Les États, et les organisations internationales, au premier chef. Car un problème planétaire ne peut être résolu qu’à cette échelle d’organisation. Ce n’est pas un bon moyen, c’est le seul que nous ayons sous le coude. Il leur faudra contraindre les firmes à se soumettre à l’intérêt général. Cela exige une refonte complète des dogmes qui structurent nos croyances économiques. Il nous faudra renoncer à la croyance en la croissance, accepter les limites physiques du monde, s’en arranger avec autant d’équité que possible pour que tout le monde ait de quoi vivre décemment. Faute de quoi ce sera l’enfer sur Terre. Non parce que les ressources viendront à manquer, mais parce que les sociétés anticiperont avant qu’elles manquent, et tenteront de se les approprier par la violence. Et l’histoire nous montre que plus nous approchons des limites, plus le contexte nous pousse aux extrêmes.

 

Les pays les plus menacés sur le plan environnemental sont souvent des PMA. Comment ces pays peuvent-ils concilier la satisfaction des besoins primaires à court terme et le changement de société pour atteindre le développement durable ?

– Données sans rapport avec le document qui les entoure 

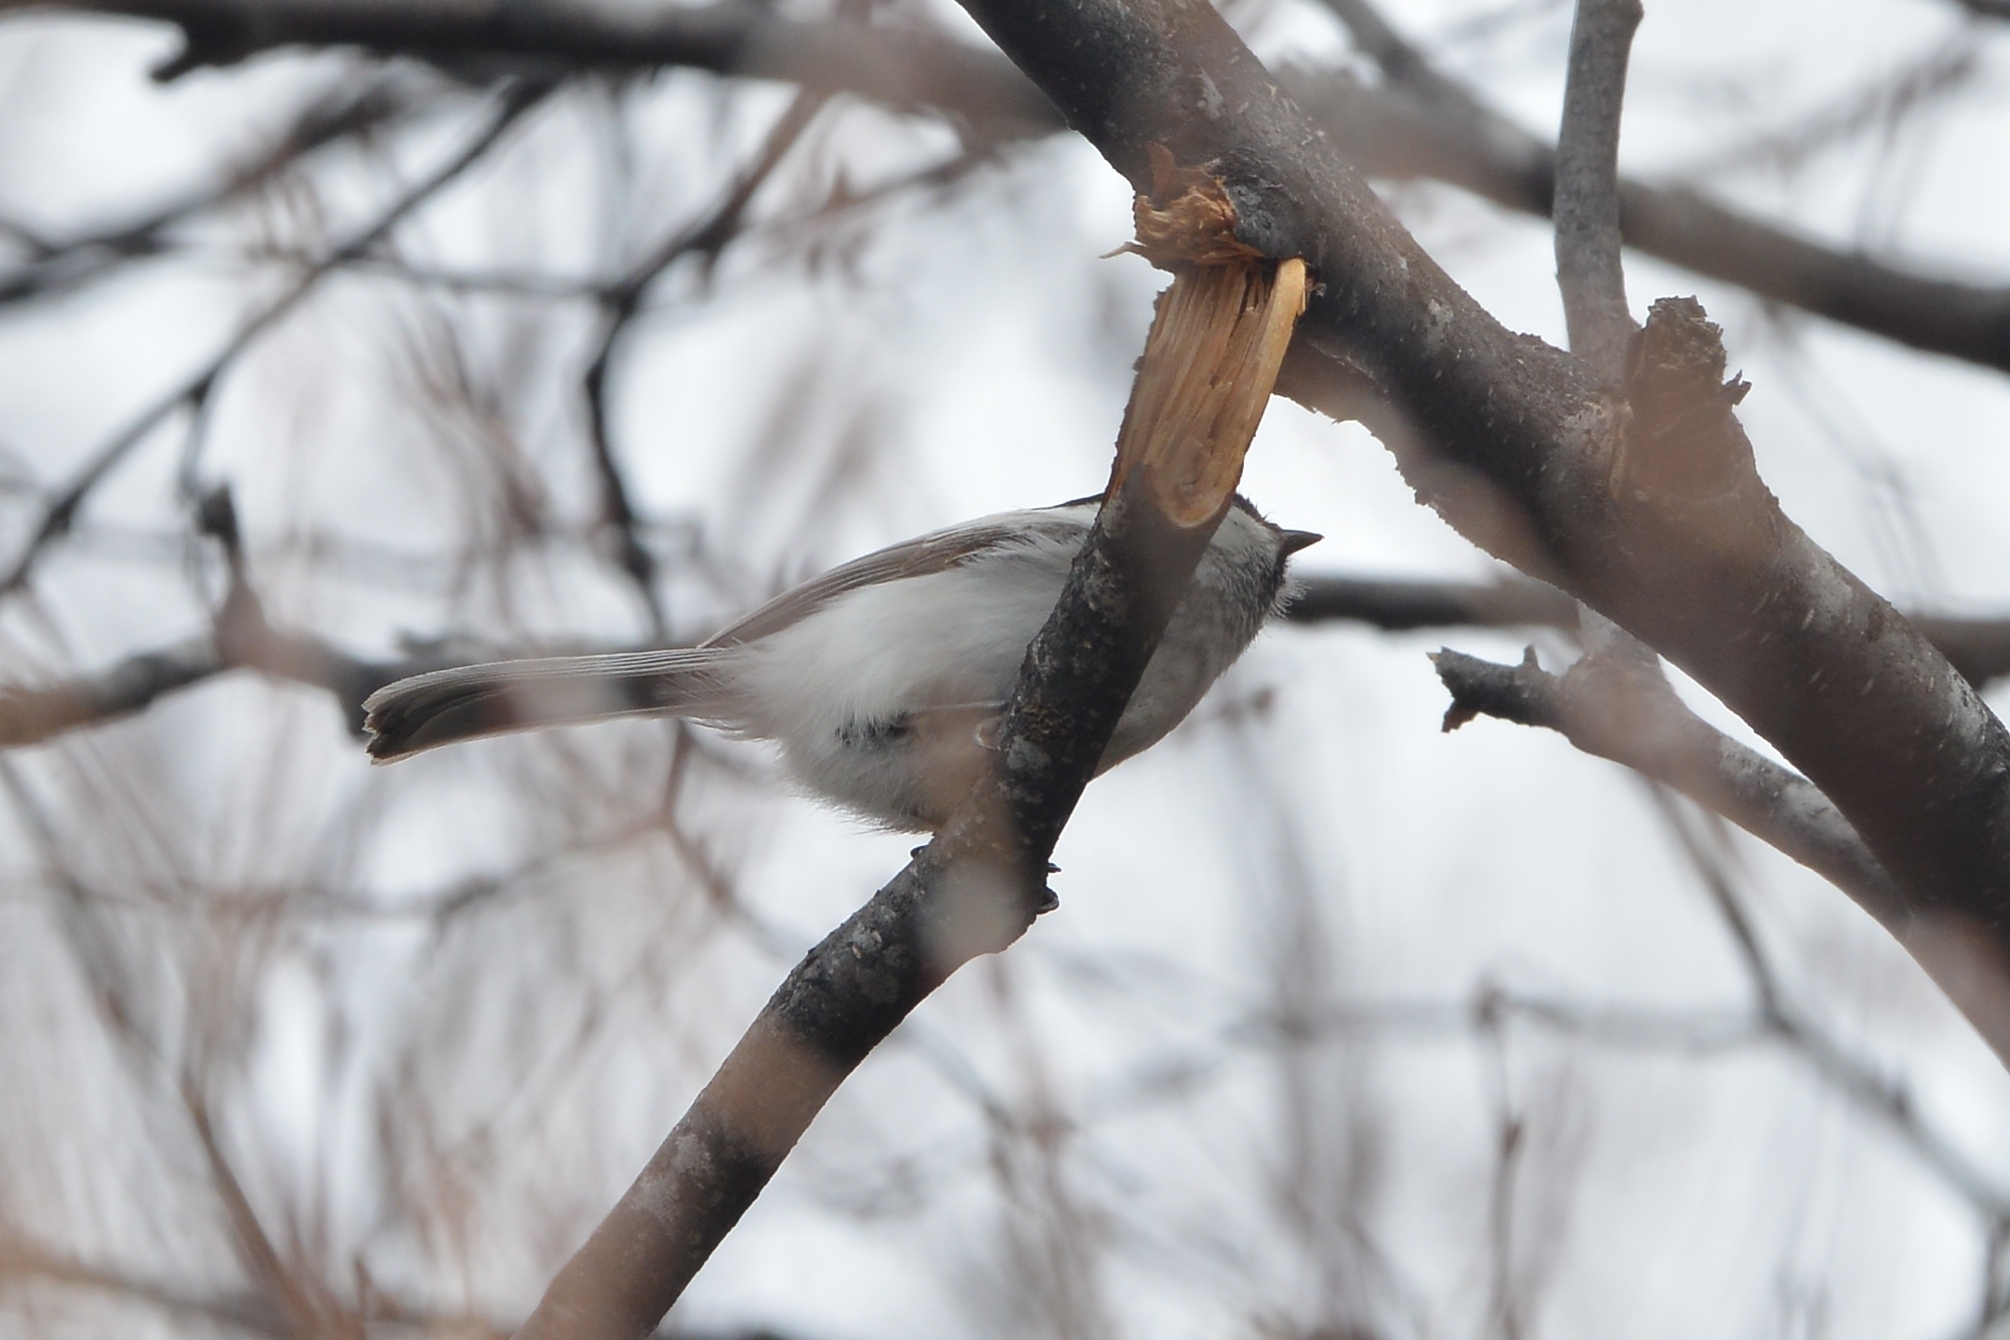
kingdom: Animalia
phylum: Chordata
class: Aves
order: Passeriformes
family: Paridae
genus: Poecile
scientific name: Poecile montanus
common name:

Ils ne le peuvent pas, en tout cas pas au niveau requis. Il faut accepter des transferts massifs de richesse des pays riches vers les PMA, pour les aider à être résilients, en passant par exemple des marchés : vous sauvez votre forêt tropicale, on vous paye en conséquence pour le service rendu en termes de biodiversité et de captation carbone. Et il faudra accepter de réensauvager une part substantielle de la planète, pour que le vivant soit préservé. Cela veut dire laisser libre de production humaine une part substantielle des biotopes, tout en les surveillant, en intervenant pour les protéger – car ils ont été trop artificialisés pour retrouver du jour au lendemain une dynamique stable.

 

L'interviewé :

Laurent Testot est journaliste, conférencier et formateur. Il est notamment l’auteur de Cataclysmes. Une histoire environnementale de l’humanité aux éditions Payot, en 2017,  et lauréat 2018 du prix Léon de Rosen de l’Académie française ; puis La Nouvelle Histoire du Monde, en 2019. Il a récemment dirigé, avec Laurent Aillet, Collapsus. Changer ou disparaître ? Le vrai bilan sur notre planète, Paris, Albin Michel, 2020.